### ABOUT THIS EXERCISE
Please go line by line through the material and copy each one containing the word "immunohistochemistry".

+++

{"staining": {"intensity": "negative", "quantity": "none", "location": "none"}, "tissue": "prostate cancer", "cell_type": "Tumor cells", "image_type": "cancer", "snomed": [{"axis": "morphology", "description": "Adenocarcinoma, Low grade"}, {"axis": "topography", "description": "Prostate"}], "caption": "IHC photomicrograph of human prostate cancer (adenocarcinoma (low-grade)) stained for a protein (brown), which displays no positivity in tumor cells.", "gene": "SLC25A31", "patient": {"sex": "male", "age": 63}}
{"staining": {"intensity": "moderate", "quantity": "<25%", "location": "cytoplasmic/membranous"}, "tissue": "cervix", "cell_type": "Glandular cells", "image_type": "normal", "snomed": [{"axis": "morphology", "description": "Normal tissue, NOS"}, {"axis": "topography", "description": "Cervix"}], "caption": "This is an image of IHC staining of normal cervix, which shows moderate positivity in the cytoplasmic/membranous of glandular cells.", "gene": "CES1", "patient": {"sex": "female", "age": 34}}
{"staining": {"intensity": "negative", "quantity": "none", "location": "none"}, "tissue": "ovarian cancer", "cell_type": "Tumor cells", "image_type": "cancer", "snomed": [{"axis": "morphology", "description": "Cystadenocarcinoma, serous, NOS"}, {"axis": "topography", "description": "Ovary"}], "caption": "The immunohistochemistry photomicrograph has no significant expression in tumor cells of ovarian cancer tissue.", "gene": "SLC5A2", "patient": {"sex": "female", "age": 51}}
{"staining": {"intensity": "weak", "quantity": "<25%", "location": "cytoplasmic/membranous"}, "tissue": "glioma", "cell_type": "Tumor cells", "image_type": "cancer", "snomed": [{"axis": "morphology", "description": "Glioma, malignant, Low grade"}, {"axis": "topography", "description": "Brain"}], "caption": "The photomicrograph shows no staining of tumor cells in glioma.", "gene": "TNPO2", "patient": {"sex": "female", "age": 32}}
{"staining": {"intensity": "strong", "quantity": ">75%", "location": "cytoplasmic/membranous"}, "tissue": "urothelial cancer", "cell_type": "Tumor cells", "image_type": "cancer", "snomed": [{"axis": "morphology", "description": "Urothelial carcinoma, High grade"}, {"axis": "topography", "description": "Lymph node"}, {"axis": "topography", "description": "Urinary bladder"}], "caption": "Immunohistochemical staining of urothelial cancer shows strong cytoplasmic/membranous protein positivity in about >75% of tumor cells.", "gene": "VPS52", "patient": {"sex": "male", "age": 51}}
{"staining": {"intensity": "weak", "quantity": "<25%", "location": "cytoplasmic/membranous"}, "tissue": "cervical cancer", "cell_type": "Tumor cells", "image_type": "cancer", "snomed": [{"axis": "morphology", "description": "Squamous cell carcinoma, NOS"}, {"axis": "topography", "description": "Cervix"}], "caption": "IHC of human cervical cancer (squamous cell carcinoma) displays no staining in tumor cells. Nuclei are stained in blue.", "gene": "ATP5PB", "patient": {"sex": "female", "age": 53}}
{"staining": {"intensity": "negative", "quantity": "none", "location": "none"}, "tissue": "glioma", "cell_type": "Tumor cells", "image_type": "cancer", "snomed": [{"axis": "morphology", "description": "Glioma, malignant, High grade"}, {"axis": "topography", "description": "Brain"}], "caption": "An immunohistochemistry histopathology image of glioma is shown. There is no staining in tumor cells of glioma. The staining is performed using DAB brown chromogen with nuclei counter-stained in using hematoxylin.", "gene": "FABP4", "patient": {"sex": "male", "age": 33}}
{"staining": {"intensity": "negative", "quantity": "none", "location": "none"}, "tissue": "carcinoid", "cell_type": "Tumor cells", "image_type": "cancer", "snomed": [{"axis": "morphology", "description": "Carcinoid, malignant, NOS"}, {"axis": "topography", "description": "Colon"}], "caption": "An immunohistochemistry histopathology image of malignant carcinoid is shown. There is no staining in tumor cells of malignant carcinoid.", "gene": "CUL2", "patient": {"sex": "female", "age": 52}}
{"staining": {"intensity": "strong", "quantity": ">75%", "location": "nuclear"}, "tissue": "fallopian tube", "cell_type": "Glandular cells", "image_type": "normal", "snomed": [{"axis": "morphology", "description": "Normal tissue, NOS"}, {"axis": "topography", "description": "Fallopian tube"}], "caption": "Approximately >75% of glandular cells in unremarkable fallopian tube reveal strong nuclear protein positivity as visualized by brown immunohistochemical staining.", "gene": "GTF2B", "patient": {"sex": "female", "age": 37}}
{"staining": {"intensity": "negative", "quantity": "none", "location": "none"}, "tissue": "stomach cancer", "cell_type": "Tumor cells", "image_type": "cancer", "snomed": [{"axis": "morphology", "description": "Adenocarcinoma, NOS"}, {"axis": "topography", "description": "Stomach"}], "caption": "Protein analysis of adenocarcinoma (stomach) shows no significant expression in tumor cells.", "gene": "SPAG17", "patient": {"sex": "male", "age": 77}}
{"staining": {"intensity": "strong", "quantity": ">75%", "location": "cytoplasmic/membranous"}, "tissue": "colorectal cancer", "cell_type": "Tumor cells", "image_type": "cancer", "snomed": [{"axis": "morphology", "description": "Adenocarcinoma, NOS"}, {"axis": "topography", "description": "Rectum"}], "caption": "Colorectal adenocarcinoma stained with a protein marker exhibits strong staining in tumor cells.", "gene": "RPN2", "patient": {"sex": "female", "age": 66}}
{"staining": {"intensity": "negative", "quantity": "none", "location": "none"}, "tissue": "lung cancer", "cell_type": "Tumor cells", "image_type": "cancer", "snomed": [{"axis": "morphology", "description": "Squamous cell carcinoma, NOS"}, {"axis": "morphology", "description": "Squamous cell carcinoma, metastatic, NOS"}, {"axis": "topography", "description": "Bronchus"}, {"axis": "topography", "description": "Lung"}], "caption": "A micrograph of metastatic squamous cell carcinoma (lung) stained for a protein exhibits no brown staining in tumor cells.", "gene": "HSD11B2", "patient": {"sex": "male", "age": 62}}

+++

### SOLUTION BELOW
{"staining": {"intensity": "negative", "quantity": "none", "location": "none"}, "tissue": "ovarian cancer", "cell_type": "Tumor cells", "image_type": "cancer", "snomed": [{"axis": "morphology", "description": "Cystadenocarcinoma, serous, NOS"}, {"axis": "topography", "description": "Ovary"}], "caption": "The immunohistochemistry photomicrograph has no significant expression in tumor cells of ovarian cancer tissue.", "gene": "SLC5A2", "patient": {"sex": "female", "age": 51}}
{"staining": {"intensity": "negative", "quantity": "none", "location": "none"}, "tissue": "glioma", "cell_type": "Tumor cells", "image_type": "cancer", "snomed": [{"axis": "morphology", "description": "Glioma, malignant, High grade"}, {"axis": "topography", "description": "Brain"}], "caption": "An immunohistochemistry histopathology image of glioma is shown. There is no staining in tumor cells of glioma. The staining is performed using DAB brown chromogen with nuclei counter-stained in using hematoxylin.", "gene": "FABP4", "patient": {"sex": "male", "age": 33}}
{"staining": {"intensity": "negative", "quantity": "none", "location": "none"}, "tissue": "carcinoid", "cell_type": "Tumor cells", "image_type": "cancer", "snomed": [{"axis": "morphology", "description": "Carcinoid, malignant, NOS"}, {"axis": "topography", "description": "Colon"}], "caption": "An immunohistochemistry histopathology image of malignant carcinoid is shown. There is no staining in tumor cells of malignant carcinoid.", "gene": "CUL2", "patient": {"sex": "female", "age": 52}}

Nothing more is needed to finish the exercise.